Re: Calculated Column based on two columns in table

Hi @thomasbassett,

 

However, if the [transaction ID] is not ordered in sequence, you should insert an index column in Query Editor mode.

 

Group data based on email and transaction ID.

1.PNG

 

Add an index column.

2.PNG

 

Expand the Table and remove unnecessary fields.

3.PNG

 

Then, the formula provided by PattemManohar should be modified to:

TransDateDiff = 
VAR _CurrDate = Test104CntCheck[TransactionDate]
VAR _PrevDate = CALCULATE(MIN(Test104CntCheck[TransactionDate]),FILTER(ALL(Test104CntCheck),Test104CntCheck[Email]=EARLIER(Test104CntCheck[Email]) && Test104CntCheck[Index] = EARLIER(Test104CntCheck[Index])-1)) 
RETURN DATEDIFF(IF(_PrevDate=BLANK(),_CurrDate,_PrevDate),_CurrDate,DAY)

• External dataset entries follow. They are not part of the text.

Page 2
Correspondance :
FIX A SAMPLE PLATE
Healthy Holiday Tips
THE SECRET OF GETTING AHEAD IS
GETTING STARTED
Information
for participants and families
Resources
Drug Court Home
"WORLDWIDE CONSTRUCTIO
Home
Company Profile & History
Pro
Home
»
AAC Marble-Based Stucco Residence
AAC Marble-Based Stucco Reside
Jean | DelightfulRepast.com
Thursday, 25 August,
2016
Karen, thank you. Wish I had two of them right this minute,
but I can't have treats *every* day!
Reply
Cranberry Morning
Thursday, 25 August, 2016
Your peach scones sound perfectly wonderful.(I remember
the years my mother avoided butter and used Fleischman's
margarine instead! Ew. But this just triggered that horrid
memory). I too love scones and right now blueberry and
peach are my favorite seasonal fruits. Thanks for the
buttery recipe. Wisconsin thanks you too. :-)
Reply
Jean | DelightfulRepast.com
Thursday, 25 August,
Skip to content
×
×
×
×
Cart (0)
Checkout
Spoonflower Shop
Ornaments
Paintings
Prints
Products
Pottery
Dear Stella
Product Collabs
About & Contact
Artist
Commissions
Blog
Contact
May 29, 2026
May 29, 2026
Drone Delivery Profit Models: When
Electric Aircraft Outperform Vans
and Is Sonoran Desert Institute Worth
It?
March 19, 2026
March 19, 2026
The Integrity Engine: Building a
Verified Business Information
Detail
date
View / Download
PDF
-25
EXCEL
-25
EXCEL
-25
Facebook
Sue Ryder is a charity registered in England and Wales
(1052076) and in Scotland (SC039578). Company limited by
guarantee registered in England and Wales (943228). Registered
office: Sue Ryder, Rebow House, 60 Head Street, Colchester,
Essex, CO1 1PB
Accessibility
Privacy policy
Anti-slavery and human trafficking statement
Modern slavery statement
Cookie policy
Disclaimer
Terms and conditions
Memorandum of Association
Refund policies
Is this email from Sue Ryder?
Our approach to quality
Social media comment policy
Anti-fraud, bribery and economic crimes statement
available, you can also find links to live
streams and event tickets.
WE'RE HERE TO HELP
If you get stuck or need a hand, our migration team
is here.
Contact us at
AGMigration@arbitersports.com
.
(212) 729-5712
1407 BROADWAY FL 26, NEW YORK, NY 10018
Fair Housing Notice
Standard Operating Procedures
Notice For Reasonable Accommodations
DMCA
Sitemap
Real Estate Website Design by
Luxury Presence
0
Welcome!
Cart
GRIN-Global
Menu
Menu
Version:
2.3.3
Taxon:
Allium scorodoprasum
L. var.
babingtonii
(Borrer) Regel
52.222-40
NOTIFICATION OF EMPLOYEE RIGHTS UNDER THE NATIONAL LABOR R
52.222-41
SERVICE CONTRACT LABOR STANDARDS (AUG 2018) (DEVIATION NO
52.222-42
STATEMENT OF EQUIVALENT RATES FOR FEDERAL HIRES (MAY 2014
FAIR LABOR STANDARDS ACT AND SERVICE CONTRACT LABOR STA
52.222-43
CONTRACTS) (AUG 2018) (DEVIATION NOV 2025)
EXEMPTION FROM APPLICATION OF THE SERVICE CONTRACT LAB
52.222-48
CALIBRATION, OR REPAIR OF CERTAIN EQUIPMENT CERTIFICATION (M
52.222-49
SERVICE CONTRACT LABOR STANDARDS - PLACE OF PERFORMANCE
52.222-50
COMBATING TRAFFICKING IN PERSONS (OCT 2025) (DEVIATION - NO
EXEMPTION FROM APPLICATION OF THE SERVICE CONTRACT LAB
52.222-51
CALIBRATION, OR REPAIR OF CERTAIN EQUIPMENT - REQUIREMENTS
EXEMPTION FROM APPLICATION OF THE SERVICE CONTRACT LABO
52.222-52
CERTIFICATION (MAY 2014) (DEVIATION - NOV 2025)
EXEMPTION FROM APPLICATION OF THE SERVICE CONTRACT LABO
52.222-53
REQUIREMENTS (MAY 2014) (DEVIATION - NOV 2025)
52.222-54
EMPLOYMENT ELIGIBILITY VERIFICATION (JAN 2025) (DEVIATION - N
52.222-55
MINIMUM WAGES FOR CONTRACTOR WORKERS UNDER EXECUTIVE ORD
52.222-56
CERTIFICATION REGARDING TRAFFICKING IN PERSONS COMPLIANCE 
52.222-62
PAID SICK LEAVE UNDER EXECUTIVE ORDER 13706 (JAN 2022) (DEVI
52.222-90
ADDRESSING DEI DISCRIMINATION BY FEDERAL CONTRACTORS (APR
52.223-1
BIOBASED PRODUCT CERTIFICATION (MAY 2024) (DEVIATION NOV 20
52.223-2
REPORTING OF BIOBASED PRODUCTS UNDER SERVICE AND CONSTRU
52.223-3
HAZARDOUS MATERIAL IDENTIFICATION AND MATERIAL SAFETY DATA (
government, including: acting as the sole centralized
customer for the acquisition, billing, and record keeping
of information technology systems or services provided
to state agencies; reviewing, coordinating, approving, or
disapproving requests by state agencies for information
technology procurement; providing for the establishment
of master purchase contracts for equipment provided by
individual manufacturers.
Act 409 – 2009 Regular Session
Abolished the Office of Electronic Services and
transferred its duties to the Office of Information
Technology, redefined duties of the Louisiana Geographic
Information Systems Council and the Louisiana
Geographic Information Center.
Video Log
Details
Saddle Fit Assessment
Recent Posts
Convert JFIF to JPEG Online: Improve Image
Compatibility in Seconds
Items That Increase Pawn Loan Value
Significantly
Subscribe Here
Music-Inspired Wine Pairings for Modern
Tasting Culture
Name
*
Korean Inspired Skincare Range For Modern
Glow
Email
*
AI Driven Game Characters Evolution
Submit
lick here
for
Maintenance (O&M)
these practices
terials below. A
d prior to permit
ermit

By the way, since the original requirement has been worked out, would you please kindly mark the helpful reply as an answer so that it can benefit more users? If you still have any other question, please post a new thread.

 

Best regards,

Yuliana Gu

Community Support Team _ Yuliana Gu
If this post helps, then please consider Accept it as the solution to help the other members find it more quickly.
thomasbassett Frequent Visitor
Frequent Visitor

Re: Calculated Column based on two columns in table

Hi @v-yulgu-msft ! Apolgies - I've now marked @PattemManohar's earlier answer as the solution and will make sure all future queries that differ are posted in a new thread.

 

I believe the transaction IDs are ordered in sequence, so the oringinal formula should do the trick. However, when I enter this (and changed the aspects so it matches my dataset) it does not work due to the following error....

 

"DAX comparison operations do not support comparing values of type Text with values of type Number. Consider using the VALUE or FORMAT function to convert one of the values."

 

Is this because the DAX includes both text fields (email and transaction ID) and number (transaction date)? I could creata a new date column that is formatted as text but wanted to check with you (both) before proceeding. Would the formula still work if the number field is changed to text?